Problem:
All of the data below should be printed again exactly, pictures excluded.

Information shown:
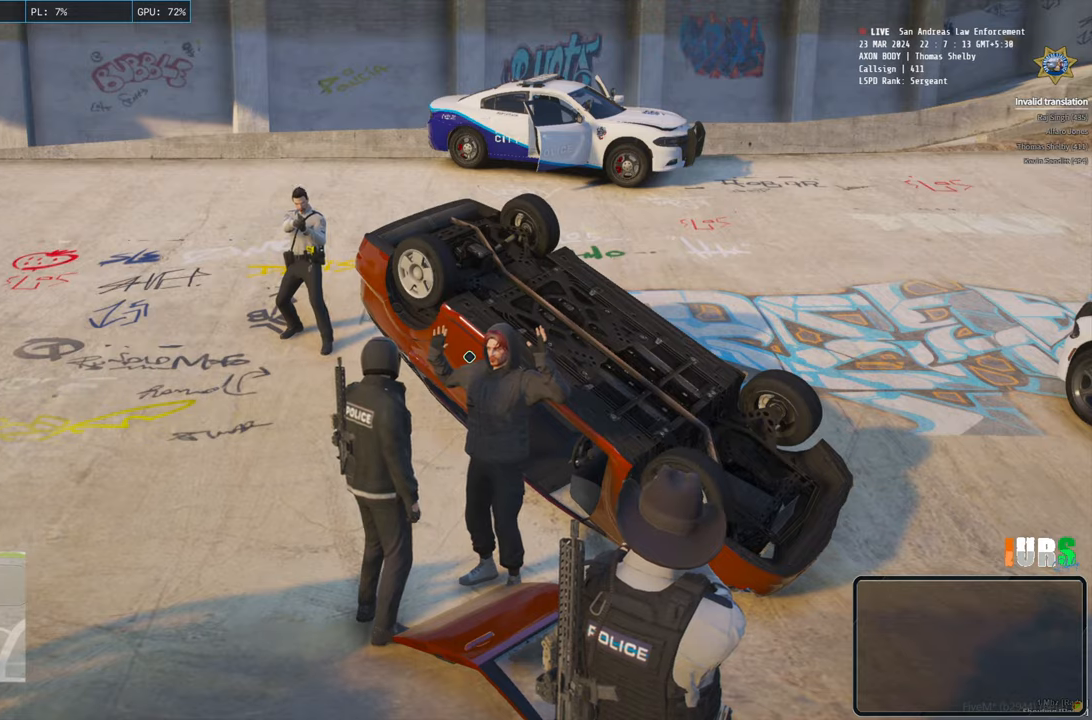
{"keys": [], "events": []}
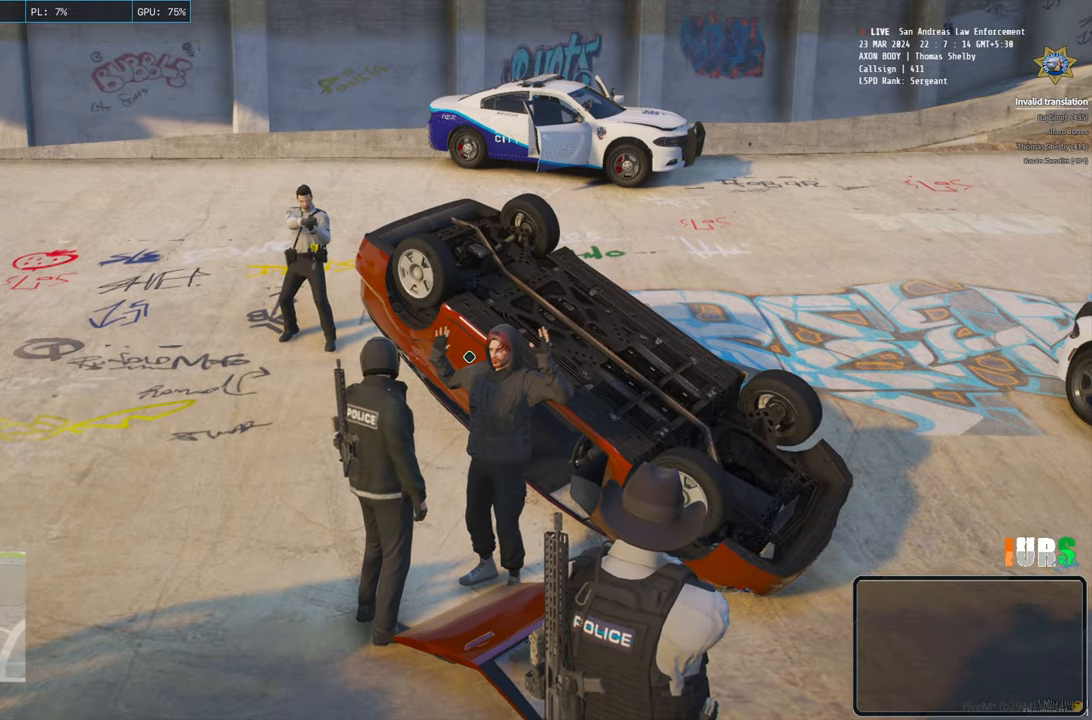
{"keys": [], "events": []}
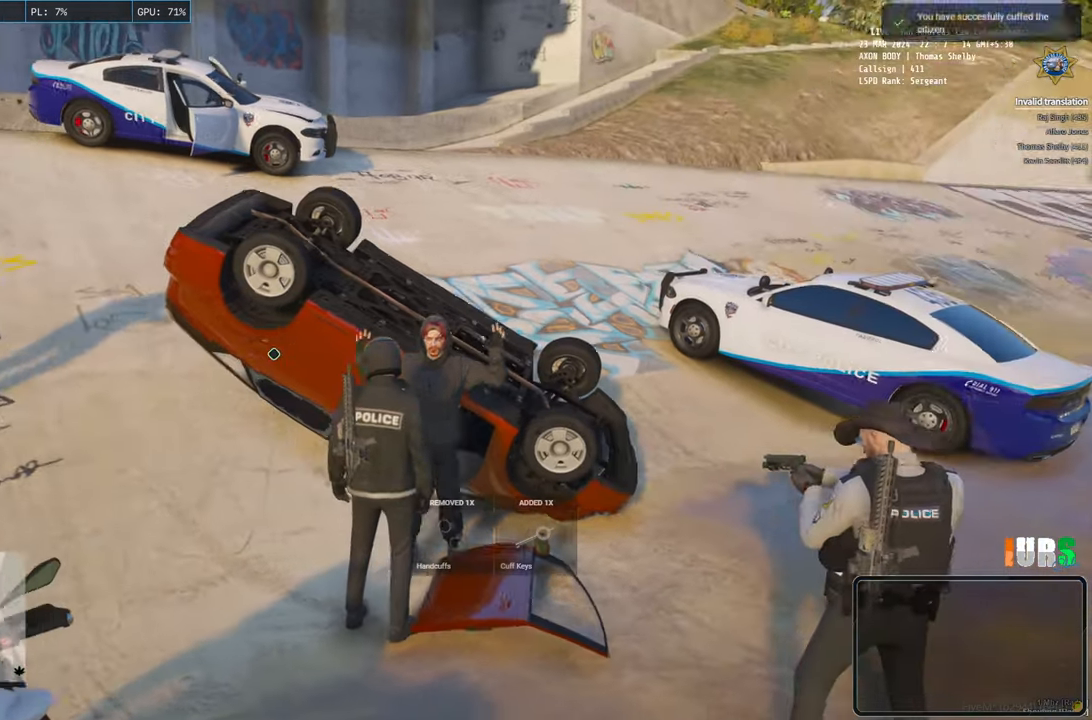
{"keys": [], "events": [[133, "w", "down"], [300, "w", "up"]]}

Answer space:
{"keys": [], "events": []}
{"keys": [], "events": []}
{"keys": [], "events": [[133, "w", "down"], [300, "w", "up"]]}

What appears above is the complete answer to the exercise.